Fabian also noted that every company that’s serious about being in the software business is pushing to develop a similar high-end Web product.
“A key part of the .Net initiative is to put the tools in place that would allow Microsoft’s customers to build and manage Web sites. Oracle is also pushing hard to ‘Webify,’ and SAP is now finally committed to providing a real Web front end, plus there are a few stand-alone ones like SilverStream (Software Inc.),” he said.
On the skills side, Fabian, who has been a CS instructor at several Canadian universities, said that developers using tools like WebSphere, or guiding people who are using it, have to take a long enough view to understand the implications of the programming choices they make.
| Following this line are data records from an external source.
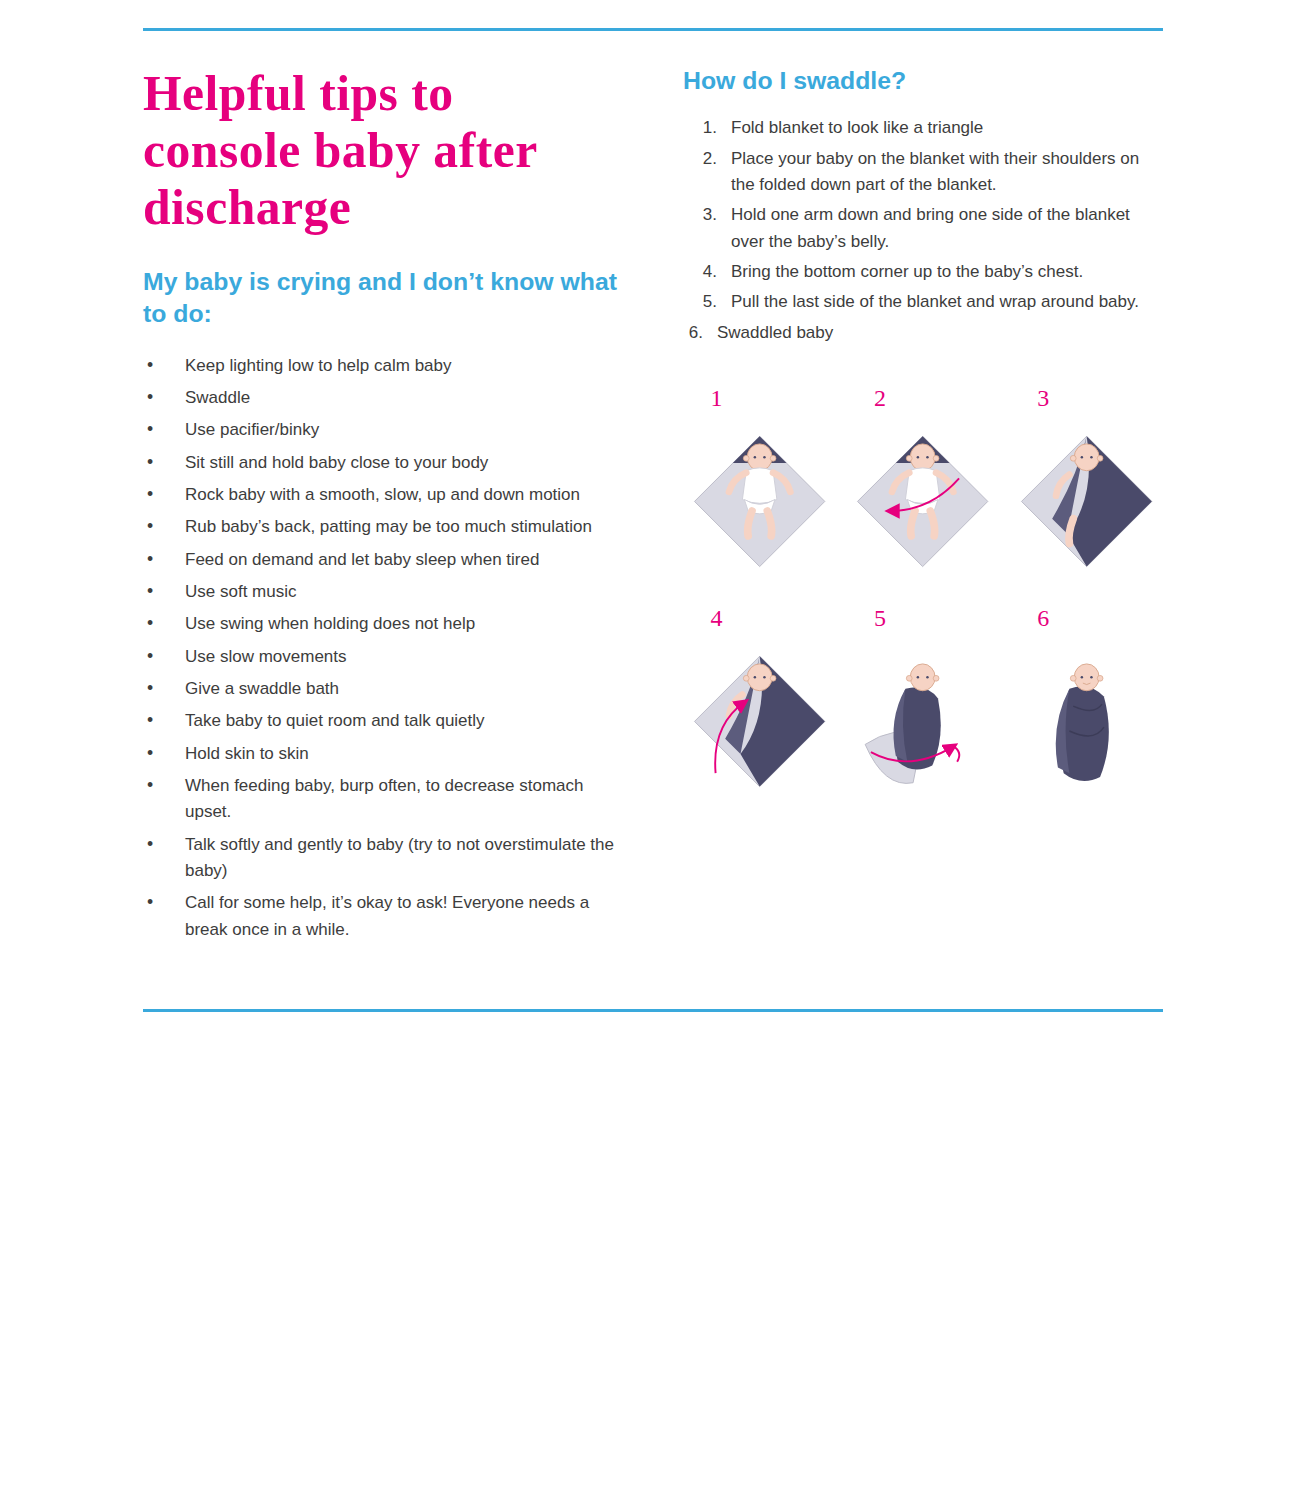Helpful tips to console baby after discharge
My baby is crying and I don’t know what to do:
Keep lighting low to help calm baby
Swaddle
Use pacifier/binky
Sit still and hold baby close to your body
Rock baby with a smooth, slow, up and down motion
Rub baby’s back, patting may be too much stimulation
Feed on demand and let baby sleep when tired
Use soft music
Use swing when holding does not help
Use slow movements
Give a swaddle bath
Take baby to quiet room and talk quietly
Hold skin to skin
When feeding baby, burp often, to decrease stomach upset.
Talk softly and gently to baby (try to not overstimulate the baby)
Call for some help, it’s okay to ask! Everyone needs a break once in a while.
How do I swaddle?
Fold blanket to look like a triangle
Place your baby on the blanket with their shoulders on the folded down part of the blanket.
Hold one arm down and bring one side of the blanket over the baby’s belly.
Bring the bottom corner up to the baby’s chest.
Pull the last side of the blanket and wrap around baby.
Swaddled baby
1
2
3
4
5
6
“There are a gazillion decisions about how to script, architect or structure the interaction between the user and the Web site, and the design of that has a lot to do with conventional programming skills,” he said.
“You have to ask yourself: ‘If I make this choice about access to live data what’s that going to do to the performance of the site, or if I make this choice about replicating my site to make sure it stays up, what’s that going to do to my need for bandwidth?’ This is one of those complex, multifaceted water balloons – you push in one area and it comes out in another – and it could be quite embarrassing if it comes out in the wrong area,” he said.
WebSphere Commerce is built on IBM software products, including WebSphere Application Server and DB2 Universal Database. WebSphere Commerce Professional Edition 5.4 starts at US$80,000 per processor. WebSphere Commerce Business Edition 5.4, which adds account and contract management features, as well as more advanced security controls, starts at $125,000 per processor. Both are available now.